Looking at the assembler generated, we see that GCC generates a MOVDQA
instruction for it.
 movdqa (%rdi,%rax,1),%xmm0
 $rdi=0x7fffea4b53e6
 $rax=0x0

This seems wrong on 2 levels :

- The function only wants to copy 8 bytes. MOVDQA works on a full SSE register,
which is 16 bytes. This spell troubles, if only for buffer boundaries checks :
the algorithm uses 8 bytes because it knows it can safely read/write that size
without crossing buffer limits. With 16 bytes, no such guarantee.

- MOVDQA requires both positions to be aligned.
I read it as being SSE size aligned, which means 16-bytes aligned.
But they are not, these pointers are supposed to be 8-bytes aligned only.

(A bit off topic, but from a general perspective, I don't understand the use of
MOVDQA, which requires such a strong alignment condition, while there is also
MOVDQU available, which works fine at any memory address, while suffering no
performance penalty on aligned memory addresses. MOVDQU looks like a better
choice in every circumstances.)

Anyway, the core of the issue is rather above :
this is just an 8-bytes copy operation, replacing by a 16-bytes one looks
suspicious. Maybe it would deserve a look.

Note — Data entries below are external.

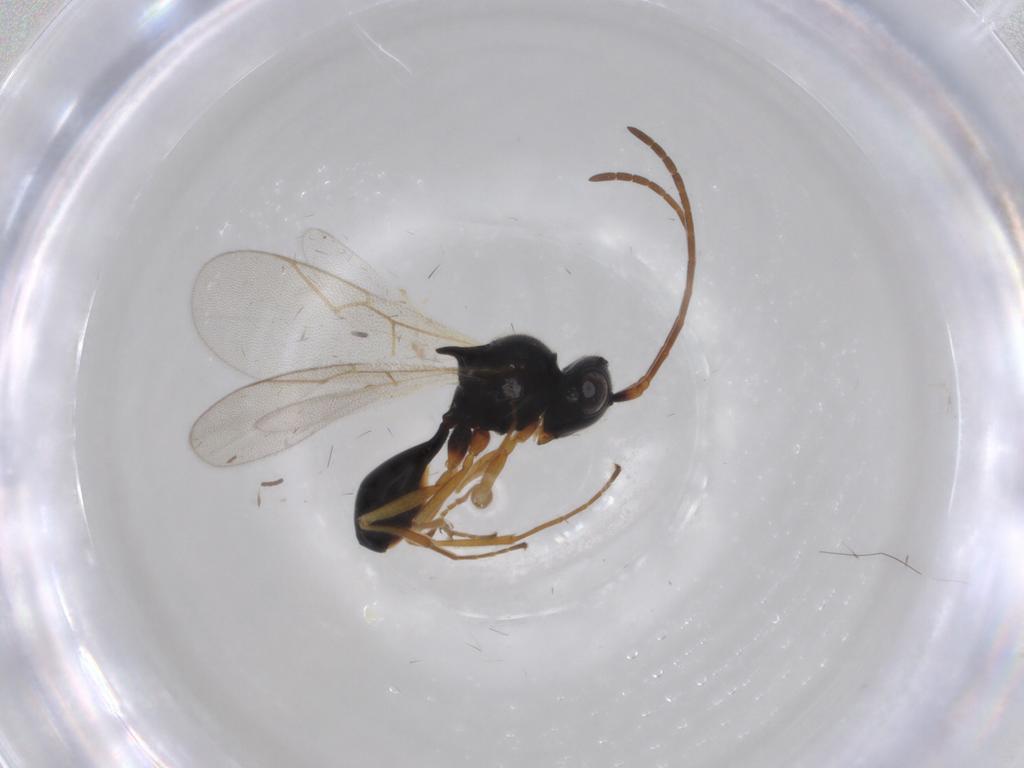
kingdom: Animalia
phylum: Arthropoda
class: Insecta
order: Hymenoptera
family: Figitidae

[Bug tree-optimization/65709] [5 Regression] Bad code for LZ4 decompression with -O3 on x86_64

2015-04-09 Thread jakub at gcc dot gnu.org
https://gcc.gnu.org/bugzilla/show_bug.cgi?id=65709

Jakub Jelinek jakub at gcc dot gnu.org changed:

   What|Removed |Added

 CC||jakub at gcc dot gnu.org

--- Comment #7 from Jakub Jelinek jakub at gcc dot gnu.org ---
Created attachment 35271
  -- https://gcc.gnu.org/bugzilla/attachment.cgi?id=35271action=edit
gcc5-pr65709.patch

For the bad wording in the -fsanitize=alignment diagnostics, here is a fix. 
The type of MEM_REF's argument isn't relevant, it can be anything, what really
matters is the type of the MEM_REF, which is the access type.